Piracy makes a comeback in the streaming age
The explosion of online video consumption, coupled with high-speed data connectivity and ubiquitous connected devices, is making it lucrative for pirates to steal a portion of the pie. Digital TV research estimates that the cost of online streaming privacy could reach $52 billion by 2022. Nearly 190 billion visits were made to illegal piracy websites in 2018, 17.4 billion from the US, followed by Russian Federation (14.5 billion), Brazil (10.3 billion), India (9.6 billion) and UK (5.75 billion) as the other top nations affected by online piracy. In terms of the type of content pirated, almost 50% of visits to the pirated websites were for television shows, and nearly 20% of visitors were looking for the latest released movie .
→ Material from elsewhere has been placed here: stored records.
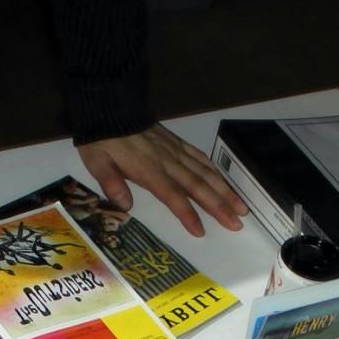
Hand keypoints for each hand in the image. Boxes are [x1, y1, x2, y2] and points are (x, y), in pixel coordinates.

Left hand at [79, 124, 243, 237]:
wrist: (109, 107)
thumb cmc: (101, 139)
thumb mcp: (96, 162)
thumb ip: (111, 184)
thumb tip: (125, 206)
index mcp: (148, 169)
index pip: (173, 195)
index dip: (187, 213)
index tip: (201, 231)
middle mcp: (167, 161)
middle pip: (198, 186)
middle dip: (219, 206)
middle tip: (237, 224)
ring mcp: (175, 150)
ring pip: (205, 172)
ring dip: (224, 190)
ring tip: (241, 207)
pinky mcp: (176, 142)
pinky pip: (199, 157)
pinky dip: (214, 170)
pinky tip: (224, 181)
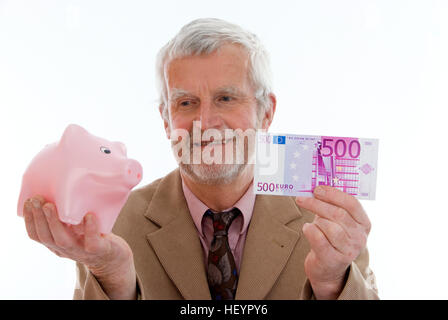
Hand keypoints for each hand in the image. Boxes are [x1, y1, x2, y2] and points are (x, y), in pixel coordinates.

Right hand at [22, 195, 136, 298]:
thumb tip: (59, 187)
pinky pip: (92, 241)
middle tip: (36, 199)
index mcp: (56, 244)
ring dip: (54, 222)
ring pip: (63, 240)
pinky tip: (88, 215)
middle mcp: (65, 249)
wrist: (114, 257)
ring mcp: (81, 251)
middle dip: (39, 217)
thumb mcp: (75, 227)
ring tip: (50, 206)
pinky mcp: (98, 250)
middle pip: (46, 237)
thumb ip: (67, 216)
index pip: (37, 235)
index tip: (28, 202)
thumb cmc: (92, 235)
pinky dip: (90, 228)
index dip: (29, 219)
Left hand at [295, 185, 370, 299]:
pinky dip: (310, 231)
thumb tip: (316, 187)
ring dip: (316, 220)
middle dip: (317, 204)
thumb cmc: (330, 238)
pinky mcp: (333, 260)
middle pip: (338, 214)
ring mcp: (348, 251)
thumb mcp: (337, 221)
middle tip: (302, 198)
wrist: (328, 269)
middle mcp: (359, 237)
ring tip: (311, 221)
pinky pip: (319, 239)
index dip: (334, 194)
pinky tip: (307, 228)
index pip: (352, 204)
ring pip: (330, 227)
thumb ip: (332, 205)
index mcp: (363, 224)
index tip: (317, 189)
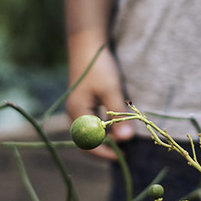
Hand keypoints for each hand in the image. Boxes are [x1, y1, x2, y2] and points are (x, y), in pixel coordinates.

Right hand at [65, 44, 134, 161]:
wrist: (87, 44)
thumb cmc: (99, 66)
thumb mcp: (111, 91)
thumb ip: (118, 117)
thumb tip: (126, 140)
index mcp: (77, 114)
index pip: (88, 145)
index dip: (106, 153)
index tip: (124, 155)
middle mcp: (74, 115)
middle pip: (87, 142)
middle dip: (106, 148)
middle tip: (126, 151)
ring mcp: (77, 110)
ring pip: (90, 134)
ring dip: (106, 139)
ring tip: (124, 138)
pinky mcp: (83, 104)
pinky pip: (92, 124)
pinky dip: (105, 129)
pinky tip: (118, 125)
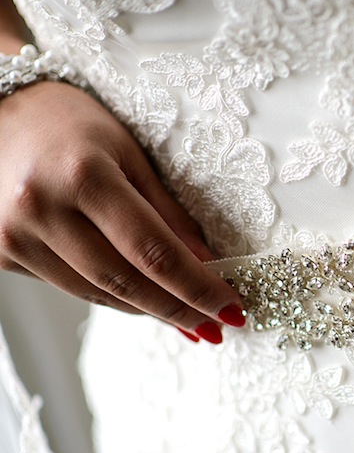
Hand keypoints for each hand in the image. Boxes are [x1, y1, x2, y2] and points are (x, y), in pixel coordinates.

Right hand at [0, 81, 244, 342]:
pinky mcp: (1, 254)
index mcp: (84, 176)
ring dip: (149, 310)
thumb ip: (168, 212)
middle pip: (126, 282)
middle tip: (216, 328)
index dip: (197, 287)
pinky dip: (113, 296)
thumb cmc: (71, 124)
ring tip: (189, 320)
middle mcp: (42, 209)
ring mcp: (14, 236)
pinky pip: (72, 287)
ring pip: (98, 293)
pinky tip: (143, 299)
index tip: (231, 309)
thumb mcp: (130, 153)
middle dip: (178, 310)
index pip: (154, 251)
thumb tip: (209, 264)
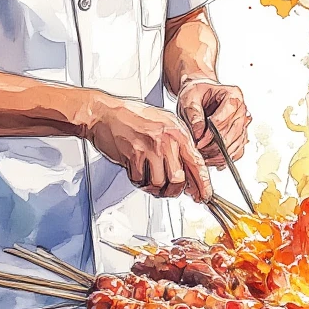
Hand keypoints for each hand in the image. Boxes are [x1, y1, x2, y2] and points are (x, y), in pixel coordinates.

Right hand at [84, 94, 211, 201]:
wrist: (105, 114)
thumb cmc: (133, 117)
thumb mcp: (164, 124)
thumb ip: (179, 146)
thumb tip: (190, 172)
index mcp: (177, 132)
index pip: (197, 163)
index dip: (203, 184)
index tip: (204, 195)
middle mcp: (166, 140)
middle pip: (178, 179)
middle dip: (173, 190)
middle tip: (169, 189)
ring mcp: (150, 148)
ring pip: (159, 183)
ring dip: (154, 187)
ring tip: (149, 177)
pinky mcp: (133, 156)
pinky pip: (141, 181)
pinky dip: (139, 181)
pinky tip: (137, 170)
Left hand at [176, 79, 250, 167]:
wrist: (201, 94)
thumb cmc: (197, 93)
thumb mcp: (189, 98)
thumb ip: (193, 114)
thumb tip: (198, 132)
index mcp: (233, 95)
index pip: (224, 119)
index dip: (211, 133)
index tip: (198, 141)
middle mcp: (242, 109)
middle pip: (232, 134)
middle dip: (214, 146)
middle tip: (199, 150)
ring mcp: (243, 123)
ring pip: (236, 145)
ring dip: (219, 154)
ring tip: (204, 155)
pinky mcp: (240, 135)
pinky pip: (238, 151)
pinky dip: (225, 158)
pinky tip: (212, 158)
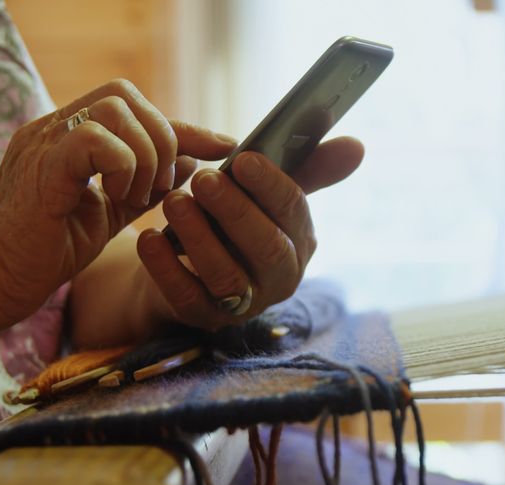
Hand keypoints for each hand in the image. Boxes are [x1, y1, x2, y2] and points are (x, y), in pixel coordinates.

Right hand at [0, 79, 234, 324]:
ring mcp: (44, 142)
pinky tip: (119, 199)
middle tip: (160, 186)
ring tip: (138, 196)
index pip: (133, 108)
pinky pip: (94, 139)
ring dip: (143, 155)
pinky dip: (122, 166)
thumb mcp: (111, 212)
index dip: (184, 126)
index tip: (225, 146)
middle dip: (161, 137)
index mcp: (70, 135)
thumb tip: (192, 161)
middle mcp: (54, 128)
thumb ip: (147, 185)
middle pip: (124, 94)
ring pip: (114, 109)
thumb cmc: (47, 249)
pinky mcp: (41, 167)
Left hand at [135, 137, 363, 329]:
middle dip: (236, 212)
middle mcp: (280, 277)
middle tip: (204, 180)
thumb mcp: (264, 191)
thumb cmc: (231, 218)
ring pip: (227, 276)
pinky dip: (165, 268)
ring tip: (173, 202)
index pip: (294, 212)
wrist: (184, 263)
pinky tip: (147, 238)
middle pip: (267, 249)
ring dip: (200, 237)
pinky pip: (187, 298)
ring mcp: (243, 303)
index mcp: (300, 241)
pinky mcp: (204, 318)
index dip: (270, 185)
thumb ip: (307, 166)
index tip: (242, 159)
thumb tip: (357, 145)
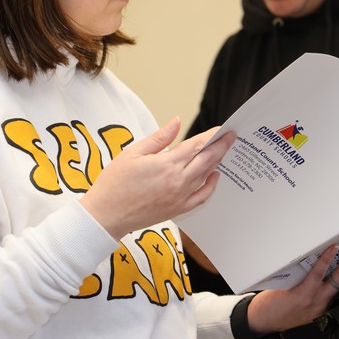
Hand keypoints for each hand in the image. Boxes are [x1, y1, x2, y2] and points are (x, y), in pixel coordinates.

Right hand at [80, 118, 234, 238]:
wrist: (106, 216)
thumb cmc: (115, 183)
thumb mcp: (133, 153)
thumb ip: (159, 138)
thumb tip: (177, 122)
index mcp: (166, 164)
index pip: (196, 146)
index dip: (211, 136)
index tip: (222, 129)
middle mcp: (177, 181)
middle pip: (207, 160)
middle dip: (221, 146)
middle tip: (232, 137)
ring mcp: (179, 197)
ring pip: (205, 176)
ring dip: (217, 162)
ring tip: (223, 151)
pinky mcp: (178, 209)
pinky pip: (201, 197)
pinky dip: (211, 186)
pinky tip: (213, 176)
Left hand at [245, 232, 338, 333]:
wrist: (263, 321)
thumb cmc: (284, 306)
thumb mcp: (310, 297)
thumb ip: (321, 282)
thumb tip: (332, 253)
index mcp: (334, 300)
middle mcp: (330, 301)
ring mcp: (317, 299)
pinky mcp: (303, 296)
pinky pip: (318, 275)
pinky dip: (326, 260)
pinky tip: (334, 248)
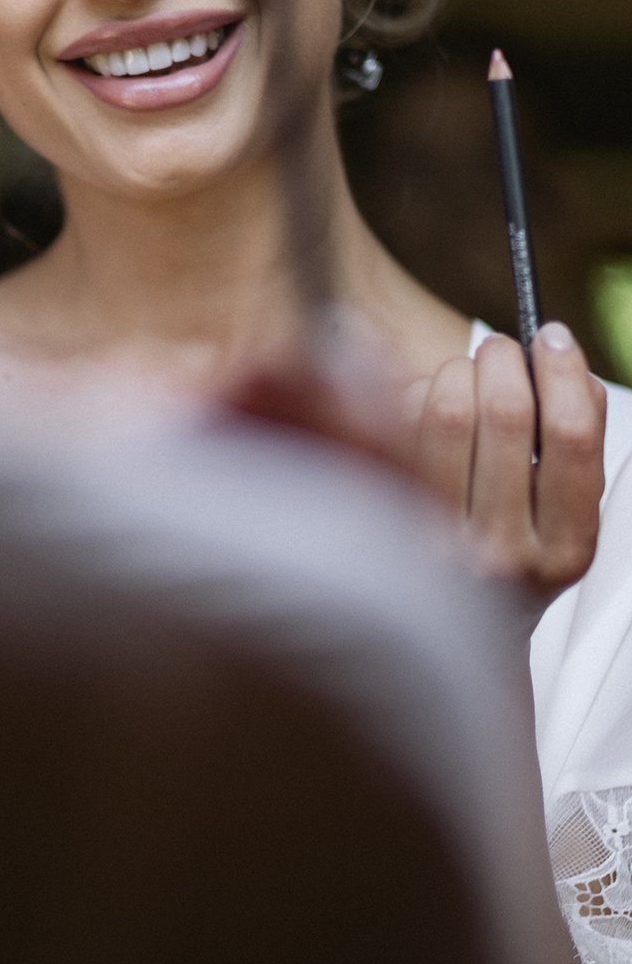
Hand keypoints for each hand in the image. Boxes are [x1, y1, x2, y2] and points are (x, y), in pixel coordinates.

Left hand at [404, 324, 604, 620]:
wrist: (458, 628)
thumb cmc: (518, 550)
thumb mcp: (567, 514)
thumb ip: (579, 439)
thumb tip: (556, 353)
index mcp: (565, 548)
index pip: (571, 437)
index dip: (563, 370)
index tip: (552, 336)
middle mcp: (501, 554)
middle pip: (504, 412)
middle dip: (504, 358)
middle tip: (501, 348)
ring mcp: (438, 542)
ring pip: (446, 411)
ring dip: (457, 372)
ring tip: (464, 376)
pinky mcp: (384, 523)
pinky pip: (396, 426)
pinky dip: (413, 399)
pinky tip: (425, 407)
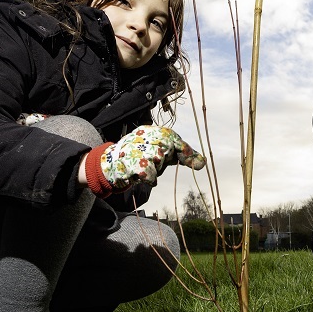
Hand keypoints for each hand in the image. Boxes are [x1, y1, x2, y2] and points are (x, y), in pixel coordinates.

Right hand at [85, 126, 205, 195]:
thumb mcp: (161, 154)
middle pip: (166, 148)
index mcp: (151, 132)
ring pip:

Pirates are getting smarter and are trialing new methods to get past media companies’ defenses. These include credential sharing or link sharing where genuine subscribers share their credentials with other users or subscribers or share the video URL with bad actors; use of sophisticated piracy tools like re-encoders and stream ripping tools to grab content and redistribute it; and circumventing geo-blocks by use of virtual private networks (VPNs) and proxy servers.
Publishers need to consider using a holistic approach to preventing piracy and unauthorized access, while maximizing the monetization opportunities for their premium content. This could include: preventing theft through user authentication, unauthorized access revocation, and encrypting the content; protecting access by using a watermarking solution to detect leakage of the original context; and securing communication across the content delivery path by encrypting data in transit using transport layer security.
Deep fakes and manipulation campaigns wreak havoc
There is one structural risk unique to the media and publishing industry that has deep and complex societal ramifications: fake news. Broadcasters and social media content shape public views and opinions. While there can be debates about what is or isn’t fake news, truly fake news and the ability to create deep fakes indistinguishable from real, trusted content, pose a significant threat to the industry.
The most effective disinformation campaigns use automated bot accounts to infiltrate genuine political discussion, where they perform simple functions such as retweeting or repetitively pushing one type of content. During Australia’s devastating bushfire season, research from QUT found that tweets with the hashtag #ArsonEmergency were coming from a “much-higher” proportion of bot-like or troll-like accounts.
At the heart of it, trust is vital to the future of the media and publishing industry. Consumer trust is not only affected by the speed at which media companies and publishers address well-known risks, but also how they respond to those emerging risks, many of which simply didn’t exist a decade ago.
Sandeep Singh is Product Marketing Manager, Asia & Japan, at Akamai Technologies.